Showing posts with label queer theory. Show all posts
Showing posts with label queer theory. Show all posts

Monday, December 30, 2024

I Read a Book about America's Founding Daddy, Baron von Steuben, and I Have Thoughts

Baron Von Steuben statue at Valley Forge, October 2024

Washington's Gay General: The Legends and Loves of Baron von SteubenWashington's Gay General: The Legends and Loves of Baron von Steuben by Josh Trujillo
My rating: 5 of 5 stars

Baron Von Steuben and the issue of his queerness has been one of my Special Interests for a while. This biography is accessible, interesting, and brings up one of my related Special Interests, the impossibility of understanding sexuality, particularly queerness, in any historical context, along with the importance of trying to bring forth, discuss, and interpret historical queerness anyway.

One of the many complicating aspects of writing a biography outing von Steuben is that historical expressions/perceptions of homosocial relationships aren’t our contemporary expressions/perceptions. It’s a great example of the fact that gender, sexuality, and really even sex identity are cultural constructs. And because a certain cultural concept of heteronormativity was prescribed and assumed in all of the cultural contexts that von Steuben experienced, nobody thought it necessary to put into writing (that has survived, at least) exactly what the rules were for maintaining that heteronormativity, nor what rules could possibly be bent/broken and still maintain one’s heteronormativity. And because of the prescriptive nature of heteronormativity, people certainly weren’t writing down what rules they transgressed and exactly what that looked like and the extent of the transgression in terms of their contemporary society! So while I think it’s pretty clear that Baron von Steuben would have met our current contemporary society’s definition of gayness, there’s no evidence that he, himself, ever put it into words in such a way that we know for a fact that’s how he saw himself. And although it’s FAR more likely than not that his personal assistants/adopted sons Walker, North, and Mulligan, in particular, had some sort of sexual/romantic relationships with him, and in some cases some of them with each other, as well, Walker and North, for one, went on to have completely heteronormative marriages, and we have no idea how their male-male relationships impacted their self-concepts, nor how these relationships would have been viewed within whatever unwritten rules of sexuality that we also know nothing about.
★ ★ ★
__Work to complete__.
1) Name the men the blog post describes as Baron von Steuben's personal assistants or adopted sons.
2) Answer from the blog post:
(a) What rating does the writer give the book?
(b) Where and when was the photo of the statue taken?
(c) Which of von Steuben's assistants went on to have completely heteronormative marriages?
3) According to the blog post, why did nobody write down the rules for maintaining heteronormativity in von Steuben's time?
★ ★ ★
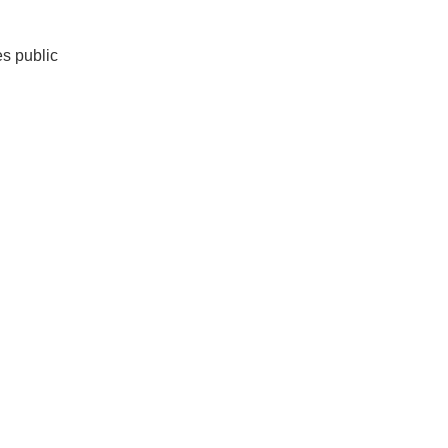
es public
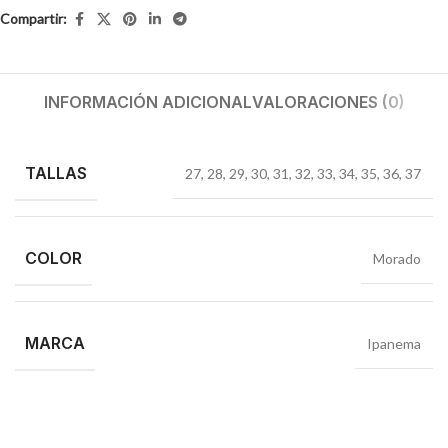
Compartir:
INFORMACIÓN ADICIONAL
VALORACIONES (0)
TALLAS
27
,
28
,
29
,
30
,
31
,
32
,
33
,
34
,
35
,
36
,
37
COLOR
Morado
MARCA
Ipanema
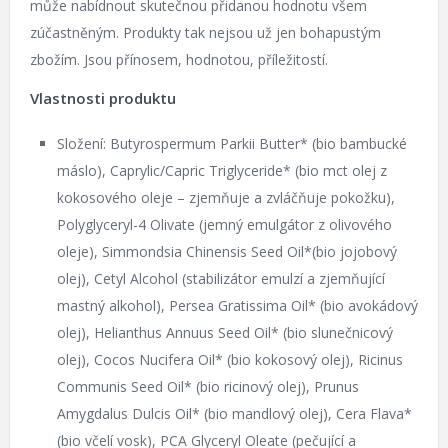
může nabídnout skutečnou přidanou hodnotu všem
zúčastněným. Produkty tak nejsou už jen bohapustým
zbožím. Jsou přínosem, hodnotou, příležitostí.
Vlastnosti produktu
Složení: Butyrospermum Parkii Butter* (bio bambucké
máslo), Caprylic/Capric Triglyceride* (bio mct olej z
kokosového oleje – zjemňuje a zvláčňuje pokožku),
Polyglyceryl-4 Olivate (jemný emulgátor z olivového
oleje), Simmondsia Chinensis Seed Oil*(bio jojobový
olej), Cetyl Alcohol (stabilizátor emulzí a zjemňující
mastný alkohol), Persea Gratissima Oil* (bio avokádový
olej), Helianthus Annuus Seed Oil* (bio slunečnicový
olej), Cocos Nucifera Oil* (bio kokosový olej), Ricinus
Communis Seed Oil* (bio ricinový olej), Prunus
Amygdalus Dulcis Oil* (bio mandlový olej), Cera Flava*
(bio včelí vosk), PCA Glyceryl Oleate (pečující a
★ ★ ★
__Answers by task__.
1) Walker, North, and Mulligan.

2)
(a) 5 of 5 stars.
(b) At Valley Forge, in October 2024.
(c) Walker and North.

3) A certain cultural concept of heteronormativity was prescribed and assumed in all of the cultural contexts von Steuben experienced. Because of that, nobody thought it necessary to write down the rules for maintaining it, or which rules could be bent or broken.